CASP e VASP são frequentemente mencionados juntos, mas não são equivalentes.
O conceito de VASP (Virtual Asset Service Provider) foi introduzido pelo Grupo de Ação Financeira Internacional (GAFI) e é utilizado principalmente no âmbito da estrutura regulatória de combate à lavagem de dinheiro.
O CASP, por outro lado, é um conceito jurídico estabelecido pela regulamentação do MiCA. Seu escopo regulatório abrange não apenas os requisitos de combate à lavagem de dinheiro, mas também a proteção do investidor, a transparência do mercado, a gestão de ativos de clientes e a governança operacional.
Em termos simples, o VASP reflete padrões internacionais de combate à lavagem de dinheiro, enquanto o CASP integra o sistema regulatório abrangente de ativos digitais da UE.
Com a implementação total do MiCA, o CASP está gradualmente se tornando o padrão regulatório mais representativo no mercado europeu.
O sistema CASP está impulsionando o setor cripto europeu de sua fase inicial de crescimento para um mercado maduro.
Para os usuários, a regulação uniforme aumenta a transparência das plataformas e a segurança dos ativos. Para as empresas, regras claras reduzem a incerteza jurídica e atraem maior participação institucional.
À medida que mais exchanges internacionais e plataformas de serviços de ativos digitais solicitam a autorização CASP, o mercado europeu evolui para um ambiente mais padronizado e sustentável.
De uma perspectiva global, o sistema CASP também serve como referência para outras regiões que estão desenvolvendo arcabouços regulatórios para ativos digitais.
Como o sistema de provedor de serviços de ativos cripto estabelecido pela regulamentação do MiCA, o CASP é um pilar da estrutura regulatória de criptomoedas da UE. Por meio de um mecanismo unificado de autorização e requisitos contínuos de conformidade, o CASP padroniza os padrões operacionais de exchanges de criptomoedas, instituições de custódia de ativos digitais e outras plataformas de serviços.
Para empresas que buscam entrar no mercado europeu, obter a autorização CASP tornou-se um pré-requisito crítico para operar. Ao mesmo tempo, ao melhorar a transparência do mercado, fortalecer a proteção do investidor e reduzir as barreiras operacionais transfronteiriças, o sistema CASP está conduzindo o setor de ativos digitais europeu a um maior grau de maturidade e padronização.
CASP é a sigla para Crypto-Asset Service Provider.
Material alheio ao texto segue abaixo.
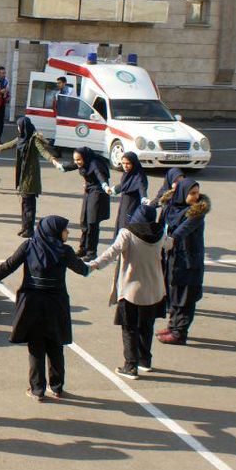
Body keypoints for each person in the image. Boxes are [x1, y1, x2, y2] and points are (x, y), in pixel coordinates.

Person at [0, 215, 91, 401]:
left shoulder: (29, 246)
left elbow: (7, 266)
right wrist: (93, 266)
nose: (68, 232)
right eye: (65, 229)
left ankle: (37, 389)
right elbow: (83, 270)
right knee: (55, 346)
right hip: (56, 305)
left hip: (32, 304)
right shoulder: (64, 251)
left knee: (36, 346)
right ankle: (57, 387)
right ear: (55, 231)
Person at [87, 203, 167, 378]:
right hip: (154, 290)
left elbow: (111, 253)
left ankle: (130, 365)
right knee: (147, 325)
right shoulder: (160, 233)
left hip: (131, 290)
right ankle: (145, 360)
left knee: (129, 327)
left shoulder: (127, 233)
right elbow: (170, 245)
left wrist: (93, 265)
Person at [158, 179, 209, 346]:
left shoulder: (196, 214)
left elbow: (180, 232)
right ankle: (172, 326)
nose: (195, 197)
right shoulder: (172, 208)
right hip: (175, 258)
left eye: (196, 193)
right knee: (174, 293)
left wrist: (164, 242)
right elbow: (161, 225)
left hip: (189, 262)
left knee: (185, 298)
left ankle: (180, 333)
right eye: (192, 193)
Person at [0, 116, 57, 237]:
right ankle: (24, 227)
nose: (18, 128)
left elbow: (43, 151)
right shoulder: (21, 138)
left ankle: (29, 229)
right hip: (22, 174)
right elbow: (9, 144)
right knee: (24, 203)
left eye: (19, 126)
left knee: (29, 204)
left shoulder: (34, 139)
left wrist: (52, 160)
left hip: (30, 176)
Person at [53, 147, 111, 261]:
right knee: (84, 221)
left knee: (92, 223)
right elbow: (71, 166)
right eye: (75, 159)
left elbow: (100, 176)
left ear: (84, 157)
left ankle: (91, 252)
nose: (77, 162)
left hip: (98, 192)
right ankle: (83, 249)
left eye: (79, 160)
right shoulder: (83, 161)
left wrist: (105, 186)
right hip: (89, 191)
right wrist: (58, 164)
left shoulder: (95, 164)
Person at [110, 151, 149, 230]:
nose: (125, 166)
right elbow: (125, 185)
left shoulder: (139, 176)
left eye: (128, 163)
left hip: (132, 207)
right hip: (124, 205)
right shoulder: (128, 174)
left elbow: (141, 188)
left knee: (126, 228)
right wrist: (113, 190)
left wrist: (144, 198)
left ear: (133, 163)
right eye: (123, 163)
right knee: (120, 224)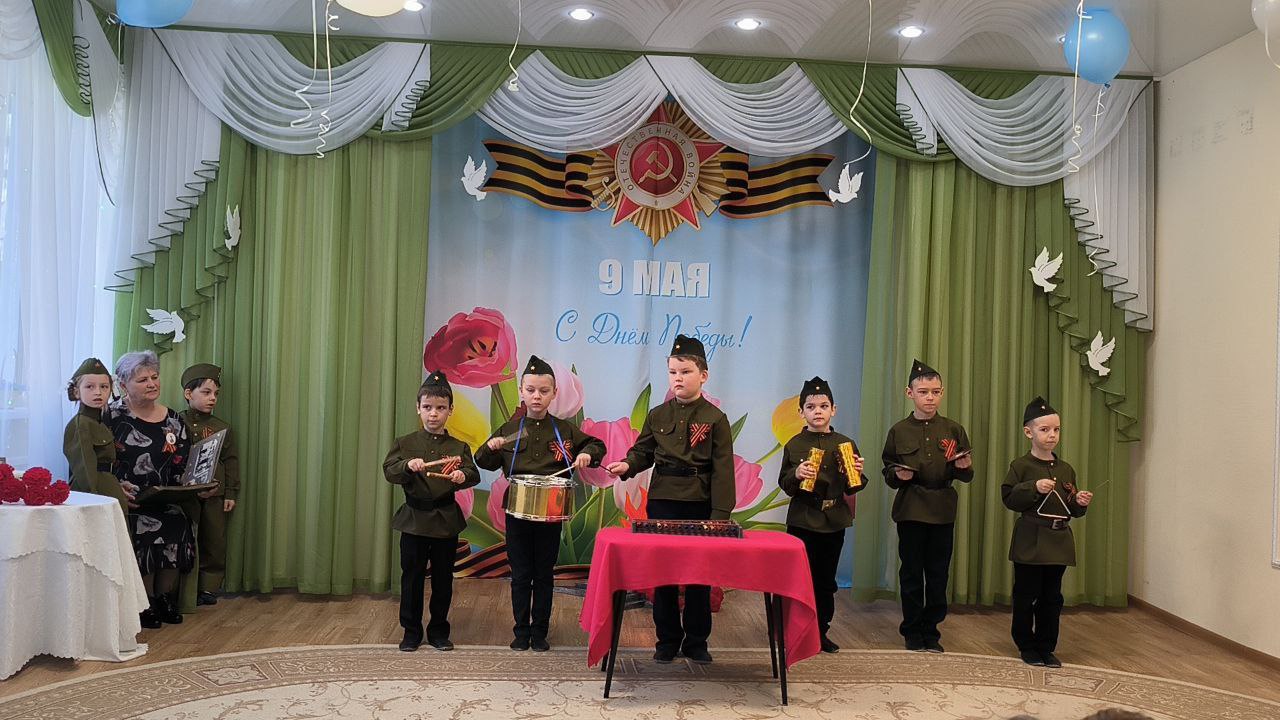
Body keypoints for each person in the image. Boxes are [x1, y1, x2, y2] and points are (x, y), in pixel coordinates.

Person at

O CASP é um sistema regulatório instituído pela regulamentação do MiCA, aplicável a exchanges de criptomoedas, instituições de custódia, corretoras e outras plataformas de serviços de ativos digitais.
Empresas que fornecem serviços de negociação, custódia, execução de ordens, transferência de ativos ou consultoria de investimentos relacionados a ativos cripto para usuários da UE geralmente precisam obter a autorização CASP. O escopo específico de aplicação depende das atividades comerciais efetivamente realizadas pela empresa.
A maioria das exchanges de criptomoedas está sujeita à supervisão do CASP. O MiCA exige que as exchanges obtenham a autorização CASP e cumpram requisitos regulatórios como proteção dos ativos dos clientes, transparência do mercado e gestão de risco.
O VASP é um conceito regulatório de combate à lavagem de dinheiro introduzido pelo GAFI, enquanto o CASP é uma estrutura jurídica da UE estabelecida pelo MiCA. O CASP tem um escopo mais amplo, abrangendo não apenas requisitos de combate à lavagem de dinheiro, mas também proteção do investidor e regulação do mercado.
O mecanismo de passaporte é um componente essencial do sistema de mercado único da UE. Após obter a autorização CASP, uma empresa pode obter uma licença em um estado-membro e prestar serviços a outros estados-membros da UE sem precisar solicitar novamente uma licença local.
Protocolos DeFi totalmente descentralizados geralmente não estão diretamente sujeitos à supervisão do CASP. No entanto, se um projeto DeFi tiver uma entidade operacional clara, equipe de gestão ou organização comercial, ele pode ser considerado um CASP e estar sujeito aos requisitos regulatórios do MiCA.